What is asked
Could you edit the records below so that "RevolveType.ONE_DIRECTION" becomes "RevolveType.SYMMETRIC" everywhere it appears, leaving everything else unchanged?
++++
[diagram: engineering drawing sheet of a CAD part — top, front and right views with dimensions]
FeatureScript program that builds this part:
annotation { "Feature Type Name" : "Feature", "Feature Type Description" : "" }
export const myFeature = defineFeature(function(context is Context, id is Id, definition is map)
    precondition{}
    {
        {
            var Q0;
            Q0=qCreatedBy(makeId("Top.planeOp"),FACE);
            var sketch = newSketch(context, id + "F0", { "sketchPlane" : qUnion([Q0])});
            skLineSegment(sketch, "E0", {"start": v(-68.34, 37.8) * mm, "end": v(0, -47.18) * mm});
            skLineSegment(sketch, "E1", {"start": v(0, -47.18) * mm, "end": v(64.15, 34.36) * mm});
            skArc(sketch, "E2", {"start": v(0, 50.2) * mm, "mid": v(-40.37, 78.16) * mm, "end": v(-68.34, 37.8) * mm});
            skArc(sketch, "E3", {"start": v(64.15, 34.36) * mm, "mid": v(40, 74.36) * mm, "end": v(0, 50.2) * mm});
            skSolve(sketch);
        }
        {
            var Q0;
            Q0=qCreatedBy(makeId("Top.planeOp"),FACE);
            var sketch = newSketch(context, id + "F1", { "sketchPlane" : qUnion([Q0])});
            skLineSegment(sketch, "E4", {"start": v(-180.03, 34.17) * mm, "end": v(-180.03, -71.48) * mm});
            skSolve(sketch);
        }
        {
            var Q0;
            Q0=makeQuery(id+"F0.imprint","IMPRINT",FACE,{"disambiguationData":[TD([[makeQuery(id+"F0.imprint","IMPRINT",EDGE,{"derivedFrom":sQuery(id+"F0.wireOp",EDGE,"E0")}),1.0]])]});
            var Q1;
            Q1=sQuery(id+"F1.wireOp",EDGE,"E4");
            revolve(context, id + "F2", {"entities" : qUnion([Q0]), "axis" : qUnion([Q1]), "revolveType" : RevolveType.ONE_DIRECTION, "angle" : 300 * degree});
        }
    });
++++
Answer to this task
[diagram: engineering drawing sheet of a CAD part — top, front and right views with dimensions]
FeatureScript program that builds this part:
annotation { "Feature Type Name" : "Feature", "Feature Type Description" : "" }
export const myFeature = defineFeature(function(context is Context, id is Id, definition is map)
    precondition{}
    {
        {
            var Q0;
            Q0=qCreatedBy(makeId("Top.planeOp"),FACE);
            var sketch = newSketch(context, id + "F0", { "sketchPlane" : qUnion([Q0])});
            skLineSegment(sketch, "E0", {"start": v(-68.34, 37.8) * mm, "end": v(0, -47.18) * mm});
            skLineSegment(sketch, "E1", {"start": v(0, -47.18) * mm, "end": v(64.15, 34.36) * mm});
            skArc(sketch, "E2", {"start": v(0, 50.2) * mm, "mid": v(-40.37, 78.16) * mm, "end": v(-68.34, 37.8) * mm});
            skArc(sketch, "E3", {"start": v(64.15, 34.36) * mm, "mid": v(40, 74.36) * mm, "end": v(0, 50.2) * mm});
            skSolve(sketch);
        }
        {
            var Q0;
            Q0=qCreatedBy(makeId("Top.planeOp"),FACE);
            var sketch = newSketch(context, id + "F1", { "sketchPlane" : qUnion([Q0])});
            skLineSegment(sketch, "E4", {"start": v(-180.03, 34.17) * mm, "end": v(-180.03, -71.48) * mm});
            skSolve(sketch);
        }
        {
            var Q0;
            Q0=makeQuery(id+"F0.imprint","IMPRINT",FACE,{"disambiguationData":[TD([[makeQuery(id+"F0.imprint","IMPRINT",EDGE,{"derivedFrom":sQuery(id+"F0.wireOp",EDGE,"E0")}),1.0]])]});
            var Q1;
            Q1=sQuery(id+"F1.wireOp",EDGE,"E4");
            revolve(context, id + "F2", {"entities" : qUnion([Q0]), "axis" : qUnion([Q1]), "revolveType" : RevolveType.SYMMETRIC, "angle" : 300 * degree});
        }
    });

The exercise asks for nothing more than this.